Witnesses to police brutality during an anti-sanitary measures demonstration, members of the Farfadaas group declared that they had spontaneously decided to block the Louis-Hippolyte-La Fontaine bridge-tunnel to denounce this violence on March 13, 2021, they pleaded at their trial for mischief and conspiracy.
It began Monday at the Montreal courthouse before Judge Jean-Jacques Gagné of the Court of Quebec.
On March 13, 2021, a major demonstration to oppose health measures aimed at countering COVID-19 took place in Montreal.
Claiming to have witnessed acts of brutality on the part of the police towards the demonstrators, a group including the defendants decided – spontaneously, they say – to make a “stunt” in the tunnel.
“To attract the attention of the media and the public”, explained to the judge the accused Steeve Charland, member of the Farfadaas and former leader of the identity group La Meute.
“We had to get a message across quickly,” added Mario Roy, a leader of the anti-mask movement, who maintains that he had no intention of harming motorists behind them. But when you demonstrate, you don’t care about every person who has to go through it, he admitted in cross-examination.
Of the original seven defendants in this case, only three remain: one died before trial, two pleaded guilty, including one on Monday morning, and Thursday, Tommy Rioux was acquitted.
The Crown prosecutor, Mr.e Martin Bourgeois, told the judge that he had no evidence against this defendant and the judge pronounced an acquittal. Mr. Rioux said he did not even know that the blocking of the bridge would take place: he had just asked someone with a vehicle to take him home.
This leaves Mario Roy, Steeve Charland and Karol Tardif, who all face two counts. They are all representing themselves, without a lawyer.

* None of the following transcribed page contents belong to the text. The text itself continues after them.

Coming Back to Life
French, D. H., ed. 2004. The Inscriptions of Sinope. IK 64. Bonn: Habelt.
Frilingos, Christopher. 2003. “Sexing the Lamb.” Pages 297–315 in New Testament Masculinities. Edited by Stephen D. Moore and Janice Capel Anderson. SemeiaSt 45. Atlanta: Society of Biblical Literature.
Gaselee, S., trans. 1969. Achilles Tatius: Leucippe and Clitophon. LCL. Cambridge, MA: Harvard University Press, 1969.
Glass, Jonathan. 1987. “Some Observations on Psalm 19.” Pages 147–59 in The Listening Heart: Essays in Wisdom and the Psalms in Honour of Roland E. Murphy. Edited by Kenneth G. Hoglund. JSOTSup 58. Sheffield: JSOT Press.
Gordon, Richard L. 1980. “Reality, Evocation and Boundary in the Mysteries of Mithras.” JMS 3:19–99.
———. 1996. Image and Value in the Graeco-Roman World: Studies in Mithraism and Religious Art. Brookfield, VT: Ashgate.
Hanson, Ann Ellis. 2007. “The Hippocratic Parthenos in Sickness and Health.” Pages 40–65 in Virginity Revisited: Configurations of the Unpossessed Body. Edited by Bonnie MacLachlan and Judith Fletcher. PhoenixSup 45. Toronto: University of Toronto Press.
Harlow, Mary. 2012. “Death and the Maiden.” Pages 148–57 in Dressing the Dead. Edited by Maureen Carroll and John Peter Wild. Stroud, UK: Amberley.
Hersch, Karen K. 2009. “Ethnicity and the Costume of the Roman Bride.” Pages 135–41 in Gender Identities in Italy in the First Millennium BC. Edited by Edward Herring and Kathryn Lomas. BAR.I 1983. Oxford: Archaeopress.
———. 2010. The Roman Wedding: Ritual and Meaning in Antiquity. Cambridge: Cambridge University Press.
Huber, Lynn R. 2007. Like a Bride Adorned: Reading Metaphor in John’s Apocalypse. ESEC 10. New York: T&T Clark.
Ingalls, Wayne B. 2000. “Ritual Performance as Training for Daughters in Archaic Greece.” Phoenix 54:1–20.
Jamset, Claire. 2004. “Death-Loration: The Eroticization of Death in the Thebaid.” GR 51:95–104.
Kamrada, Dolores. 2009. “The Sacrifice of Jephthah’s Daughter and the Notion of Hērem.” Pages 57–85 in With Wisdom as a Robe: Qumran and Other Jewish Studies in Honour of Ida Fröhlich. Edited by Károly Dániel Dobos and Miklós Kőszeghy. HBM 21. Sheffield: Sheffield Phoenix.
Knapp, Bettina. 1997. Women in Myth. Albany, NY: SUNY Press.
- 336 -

A few minutes of immobilization
Videos filed in evidence – those of the accused themselves, of motorists or those captured by the cameras of the Ministry of Transport – show two rows of vehicles occupying the three lanes of the tunnel slowing down before coming to a standstill around 6:30 p.m. Passengers descend to sing on the roadway, to the sound of horns and insults aimed at Prime Minister François Legault. We then see a motorist, probably exasperated, attacking protesters’ vehicles with a hammer, which puts an end to the blockage.
The traffic stoppage lasted about five minutes, according to Crown prosecutor Me Bourgeois. Rather 4 minutes and 11 seconds, corrected Mr. Charland, maintaining that the stop would have been shorter without the intervention of “the man with the hammer”.
Mme Tardif testified that the vehicles slowed down before coming to a stop in a safe manner.
Oral arguments are due to begin Thursday afternoon.